憎しみと怨念のグローバル化
一方、これとは正反対の極論も散見された。11年前にイラクで起きた日本人人質事件の際に燃え上がった、いわゆる「自己責任論」だ。
しかし、現在の国際テロ情勢は当時とは様変わりしている。今や無差別殺人を繰り返す宗教テロはグローバル化しており、中東だけのものではなくなりつつある。
その意味でも、今回の人質事件は日本にとって「9・11事件」だ。残念ながら、一部中東諸国政府の統治の正統性は急速に失われつつある。情報化の進展により中東で生まれた憎しみや怨念がグローバル化し、世界各地のイスラム教徒が、リアルタイムで共有・増幅しつつある。そうなれば、日本やその周辺地域も聖域ではなくなるだろう。
既に影響は中国に及んでいる。1月7日のフランスの週刊紙襲撃テロ事件直後の10日、中国政府は、新疆ウイグル自治区のウルムチ市内の公の場でブルカの着用を禁止した。中国は欧州での事件に便乗して、国内ウイグル人に対する弾圧を強めているのだ。

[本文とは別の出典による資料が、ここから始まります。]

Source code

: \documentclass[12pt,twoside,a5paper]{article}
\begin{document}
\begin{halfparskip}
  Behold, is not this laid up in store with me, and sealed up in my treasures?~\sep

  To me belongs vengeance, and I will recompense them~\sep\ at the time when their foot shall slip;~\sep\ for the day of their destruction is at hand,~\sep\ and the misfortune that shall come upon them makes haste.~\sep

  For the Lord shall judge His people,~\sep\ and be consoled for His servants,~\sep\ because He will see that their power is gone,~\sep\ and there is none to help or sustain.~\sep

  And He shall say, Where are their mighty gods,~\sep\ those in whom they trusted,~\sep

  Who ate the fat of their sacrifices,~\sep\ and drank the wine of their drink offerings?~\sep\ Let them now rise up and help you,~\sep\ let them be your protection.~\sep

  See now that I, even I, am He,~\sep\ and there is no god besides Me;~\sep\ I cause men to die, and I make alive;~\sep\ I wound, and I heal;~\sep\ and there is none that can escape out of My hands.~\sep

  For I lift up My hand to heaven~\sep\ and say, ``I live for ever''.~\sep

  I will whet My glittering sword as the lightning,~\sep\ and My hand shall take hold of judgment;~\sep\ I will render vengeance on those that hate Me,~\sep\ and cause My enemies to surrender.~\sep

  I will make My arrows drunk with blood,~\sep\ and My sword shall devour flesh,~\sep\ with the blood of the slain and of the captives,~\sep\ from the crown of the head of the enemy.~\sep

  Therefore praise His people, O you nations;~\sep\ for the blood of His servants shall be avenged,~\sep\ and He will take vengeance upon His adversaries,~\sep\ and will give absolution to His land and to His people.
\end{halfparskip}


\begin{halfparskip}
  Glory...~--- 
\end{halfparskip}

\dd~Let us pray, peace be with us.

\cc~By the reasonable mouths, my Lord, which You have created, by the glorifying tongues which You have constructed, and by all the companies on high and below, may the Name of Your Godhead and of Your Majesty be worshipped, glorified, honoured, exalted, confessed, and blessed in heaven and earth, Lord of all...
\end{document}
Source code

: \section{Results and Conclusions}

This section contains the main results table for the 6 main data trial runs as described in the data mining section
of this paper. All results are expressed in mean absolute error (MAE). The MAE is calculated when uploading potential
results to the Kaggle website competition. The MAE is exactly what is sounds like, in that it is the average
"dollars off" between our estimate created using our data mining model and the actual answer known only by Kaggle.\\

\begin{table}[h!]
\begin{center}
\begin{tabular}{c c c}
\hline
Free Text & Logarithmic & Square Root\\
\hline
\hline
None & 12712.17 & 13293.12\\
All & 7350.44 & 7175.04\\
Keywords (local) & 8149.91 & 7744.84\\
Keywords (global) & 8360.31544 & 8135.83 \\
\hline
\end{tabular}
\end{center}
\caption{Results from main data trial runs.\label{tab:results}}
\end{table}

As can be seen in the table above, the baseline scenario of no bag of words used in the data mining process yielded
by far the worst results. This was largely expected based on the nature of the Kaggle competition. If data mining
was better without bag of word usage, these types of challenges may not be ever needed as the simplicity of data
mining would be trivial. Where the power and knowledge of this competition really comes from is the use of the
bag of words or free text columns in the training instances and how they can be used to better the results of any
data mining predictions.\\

これに対し、ウイグル人はキルギスなどを経由してシリアに向かう。「イスラム国」に参加して戦うためだ。宗教的情熱を持った、ひ弱なウイグルの若者が筋金入りのテロリストに変身する。中国にとっては空恐ろしい事態だ。ソ連がアフガニスタンに軍事介入した際に起きた現象に似ている。